Beyond Automation: Exploring the Potential of Agentic AI in Risk Management and Fraud Detection in Banks

As the banking system is undergoing a seismic transformation, a considerable body of research and literature has emerged in the past few years on the topic of operational risk. Risk management is a high-profile activity for any banking or financial institution, due to stringent regulations on the amount of equity capital to be held, and the amount of trading or operational losses that can be sustained each year. A bank's risk monitoring and pricing methodologies remain critical in the changing market context of steadily increasing trading volumes and speeds, growing diversity of instruments, emergence of new financial products, and collection of myriad data sources. Understanding risk is key to building confidence with clients. Hence risk management will always be a hot topic in the banks. The rapid investor adoption of agentic AI technologies has far exceeding the banks' expectations. In parallel, a rise in adverse or unwanted activities has become more visible. This poses a new set of risks that impact the financial industry. Financial institutions are faced with a “success-liability equation,” where the effective use of agentic AI tools can have both significant upside but equally significant downside. Banks need to rethink AI as a technology that is no longer solely in their control.
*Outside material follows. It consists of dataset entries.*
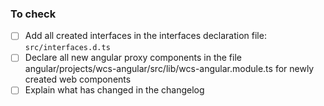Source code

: ### To check

- [ ] Add all created interfaces in the interfaces declaration file: `src/interfaces.d.ts`
- [ ] Declare all new angular proxy components in the file angular/projects/wcs-angular/src/lib/wcs-angular.module.ts
  for newly created web components
- [ ] Explain what has changed in the changelog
Furthermore, regulatory and risk management challenges are relevant today, as they will concern most players in the financial industry next year. The rapid spread of artificial intelligence (AI) using large language models (LLMs) poses risks that banks must address to avoid financial, operational, regulatory, reputational, compliance, and engagement impact. Banks are currently as dominant as other industries, and their response will have ripple effects. The topic is timely, relevant, and considerable in scope. To manage the risk of agentic AI tools, the banks' existing Cultivating Confidence controls and processes for more traditional AI implementations should be refreshed or strengthened in certain areas. These include Auditability, Explainability, Transparency, Supervision, and Human-in-the-loop. New operational risk considerations should also be introduced, including Speed, Externality, Disruption paths, and Reliability checks. Although many banks will consider similar risk and control enhancements, institutions will differ in their current maturity, resulting in potentially different levels of risk exposure.